-- start --
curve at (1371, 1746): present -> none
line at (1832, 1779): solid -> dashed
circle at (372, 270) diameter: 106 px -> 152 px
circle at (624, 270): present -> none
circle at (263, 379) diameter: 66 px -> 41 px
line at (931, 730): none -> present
-- end --
_AIM OF THE EXERCISE_
Write the records above as a numbered list and leave out any blank lines.

_THE ANSWER_
1. curve at (1371, 1746): present -> none
2. line at (1832, 1779): solid -> dashed
3. circle at (372, 270) diameter: 106 px -> 152 px
4. circle at (624, 270): present -> none
5. circle at (263, 379) diameter: 66 px -> 41 px
6. line at (931, 730): none -> present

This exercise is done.